This opportunistic attempt to blame Ukraine is fueling widespread speculation that the attack will lead to an escalation in Russia’s ongoing invasion. Based on past experience throughout Vladimir Putin’s 24-year reign, many also anticipate that the Russian dictator will use the atrocity to launch a further domestic crackdown.
Putin first emerged on Russia’s political stage against a backdrop of terrorist attacks. When he was appointed Prime Minister in August 1999, Putin was largely unknown to the wider Russian public. Weeks later, the country was rocked by a series of apartment bombings in Moscow and southern Russia.
Putin’s hard-line response to these attacks saw him rise to national prominence. This paved the way for his presidential election win in early 2000, while also serving as justification for the Second Chechen War. Putin’s use of macho street slang was welcomed by many, including his famous pledge to flush terrorists “down the toilet.”
In October 2002, armed militants seized a theater in the center of Moscow and held almost one thousand audience members hostage. The ensuing standoff ended in tragedy when a botched intervention by Russian security forces led to the deaths of more than 100 hostages. This incident was to become another key turning point in the Putin era. In the wake of the theater siege, Putin passed a series of anti-terrorism laws restricting civil liberties. He also significantly strengthened Kremlin control over the Russian media, making it far more difficult for journalists to report critically on the authorities. Crucially, Putin sought to frame the theater attack as an act of “international terrorism.” This played an important role in transforming international perceptions of Russia’s fight against Chechen separatism by equating it with the US-led “War on Terror.”

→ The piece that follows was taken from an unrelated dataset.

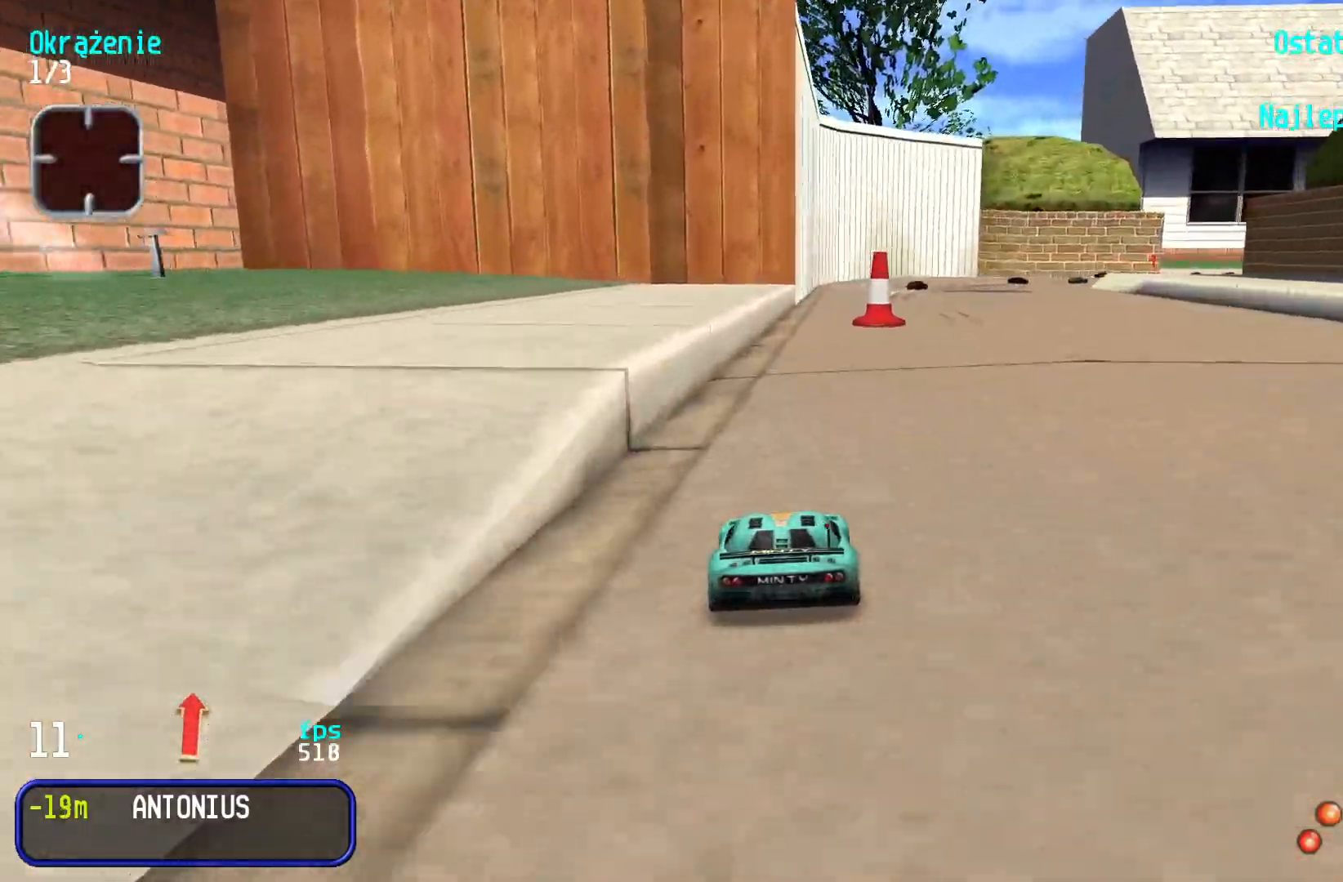
{"keys": ["up"], "events": [[150, "right", "down"], [233, "right", "up"], [350, "right", "down"], [433, "right", "up"]]}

The largest terrorist attack of the Putin era came in September 2004, when militants stormed a school in Beslan during traditional ceremonies to mark the first day of the new academic year. This high-profile crisis ended in carnage and the deaths of more than 300 hostages. The Beslan massacre transformed the political landscape in Russia. In the wake of the tragedy, Putin moved to end the direct election of regional governors and return to a system of appointment by the Kremlin. This reversed what was widely regarded as one of the main democratic achievements of the Yeltsin era.
Throughout the 2010s, Russia experienced sporadic suicide bombings across the country. In 2017, an attack on the St. Petersburg metro system led to new restrictions imposed on the popular Telegram messaging app, after an investigation concluded that the platform had been used by terrorists to coordinate their activities.
With today’s Russia already an increasingly authoritarian state, it is not clear what measures remain available to the Kremlin in response to the recent Moscow attack. Following the full-scale invasion of Ukraine in February 2022, the last vestiges of an independent press and civil society have been largely extinguished, while draconian legislation has criminalized any criticism of the war.
Some fear that the Moscow attack may spark a backlash against Russia’s large community of labor migrants, many of whom are Muslims from Central Asia. Meanwhile, some officials are already calling for the reintroduction of the death penalty. Given the scale of the attack and the rhetoric currently coming out of the Kremlin, most expect the response to be severe.
The March 22 attack in Moscow has seriously damaged Putin’s carefully crafted public image as a strongman ruler who offers his subjects security in exchange for restrictions on their personal freedoms. In order to reestablish his credentials, Putin is likely to target his enemies in Ukraine and the West. In line with past practice, he will also look to tighten his grip inside Russia itself. Source
NEW ACTION: Free Boris Kagarlitsky and all Russian anti-war political prisoners!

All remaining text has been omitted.